There was a lot expected of this week and it turns out that the build-up was far more exciting than the results. As mentioned on Wednesday afternoon, the Fed announcement and subsequent press conference did very little to provide traders with any new insight into future Fed action.
One thing that the Fed did do was make it clear to not expect anything definitive from them. They are doing just what everyone else should be doing which is look to the economic data to determine the future of interest rates. However, the game here is to see what the Fed will be doing regarding their open market operations so traders can front run the Fed. That is what bond trading is about now-a-days as opposed to trading based upon fundamental or technical philosophies.
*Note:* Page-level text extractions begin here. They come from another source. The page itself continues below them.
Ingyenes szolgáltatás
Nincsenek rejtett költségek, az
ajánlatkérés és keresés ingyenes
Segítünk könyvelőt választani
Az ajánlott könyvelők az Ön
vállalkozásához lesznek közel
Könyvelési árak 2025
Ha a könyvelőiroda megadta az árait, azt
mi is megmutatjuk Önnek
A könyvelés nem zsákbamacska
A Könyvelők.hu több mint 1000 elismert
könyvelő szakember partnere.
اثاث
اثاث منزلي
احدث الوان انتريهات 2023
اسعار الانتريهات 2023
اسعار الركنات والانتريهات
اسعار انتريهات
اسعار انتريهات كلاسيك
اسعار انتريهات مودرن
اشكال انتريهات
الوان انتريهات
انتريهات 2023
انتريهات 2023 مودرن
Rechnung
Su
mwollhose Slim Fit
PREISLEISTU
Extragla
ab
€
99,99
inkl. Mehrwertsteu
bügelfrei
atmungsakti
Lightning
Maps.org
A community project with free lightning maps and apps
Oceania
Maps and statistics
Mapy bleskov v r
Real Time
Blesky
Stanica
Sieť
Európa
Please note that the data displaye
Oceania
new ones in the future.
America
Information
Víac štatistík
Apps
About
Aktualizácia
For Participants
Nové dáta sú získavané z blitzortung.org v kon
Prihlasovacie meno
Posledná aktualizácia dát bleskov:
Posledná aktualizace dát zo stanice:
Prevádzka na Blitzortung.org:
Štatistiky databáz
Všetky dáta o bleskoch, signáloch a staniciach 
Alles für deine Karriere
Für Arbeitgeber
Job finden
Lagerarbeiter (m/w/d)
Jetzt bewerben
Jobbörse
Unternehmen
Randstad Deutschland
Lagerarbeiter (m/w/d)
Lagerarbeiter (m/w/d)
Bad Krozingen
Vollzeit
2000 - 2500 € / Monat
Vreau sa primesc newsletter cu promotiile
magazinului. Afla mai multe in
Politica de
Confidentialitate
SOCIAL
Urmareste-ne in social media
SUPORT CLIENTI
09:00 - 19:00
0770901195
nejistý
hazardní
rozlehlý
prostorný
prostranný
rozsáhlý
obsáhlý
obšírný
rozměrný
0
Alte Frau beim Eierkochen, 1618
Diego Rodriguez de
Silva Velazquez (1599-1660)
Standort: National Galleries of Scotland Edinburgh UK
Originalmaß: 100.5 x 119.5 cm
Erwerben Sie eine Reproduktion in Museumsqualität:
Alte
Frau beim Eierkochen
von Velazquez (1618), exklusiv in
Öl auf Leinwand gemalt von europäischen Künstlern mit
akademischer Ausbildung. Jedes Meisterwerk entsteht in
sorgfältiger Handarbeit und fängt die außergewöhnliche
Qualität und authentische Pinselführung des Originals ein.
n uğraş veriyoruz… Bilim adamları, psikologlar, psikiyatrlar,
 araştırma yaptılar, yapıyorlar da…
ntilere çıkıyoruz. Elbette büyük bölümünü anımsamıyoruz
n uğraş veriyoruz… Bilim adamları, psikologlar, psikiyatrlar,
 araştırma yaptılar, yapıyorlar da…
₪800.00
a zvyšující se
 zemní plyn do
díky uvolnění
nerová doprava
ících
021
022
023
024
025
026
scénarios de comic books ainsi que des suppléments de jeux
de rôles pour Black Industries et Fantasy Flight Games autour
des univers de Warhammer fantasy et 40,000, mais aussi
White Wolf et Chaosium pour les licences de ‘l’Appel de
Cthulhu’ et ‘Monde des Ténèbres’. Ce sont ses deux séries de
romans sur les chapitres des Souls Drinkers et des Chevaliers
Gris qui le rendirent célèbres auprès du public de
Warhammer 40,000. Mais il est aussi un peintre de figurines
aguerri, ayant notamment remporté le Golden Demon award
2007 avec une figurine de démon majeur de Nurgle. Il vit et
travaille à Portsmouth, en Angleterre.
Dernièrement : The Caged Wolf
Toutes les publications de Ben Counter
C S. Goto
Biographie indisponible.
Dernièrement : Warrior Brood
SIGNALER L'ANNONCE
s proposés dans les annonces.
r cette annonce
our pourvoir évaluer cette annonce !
So where do we go from here? In my opinion not very far in either direction until the NFP number next Friday. We are currently sitting at a 1.95% on the 10yr and I give the range a +/- 8bps from here. Of course there could always be some headline news out of Europe that could rattle the cage but those headlines have been pretty quiet. When something has happened over there like the recent downgrade of Spain, it was met with little reaction. So all eyes will be on next week’s report to see if there is any follow-thru from the last poor report. If it is another weak number then I could see us having a nice rally that might not test the 1.71% low on the 10yr but I could see 1.80% pretty easily.
However, if we get a strong number then we could see getting right back to about 2.25% which is where we were before the last number. Now I believe the best scenario would be a number that is non-eventful and in-line with the consensus which should keep things status quo. I like this more for many reasons one of which is that it just continues the low rate sentiment in the market without any disruptions in the trading range.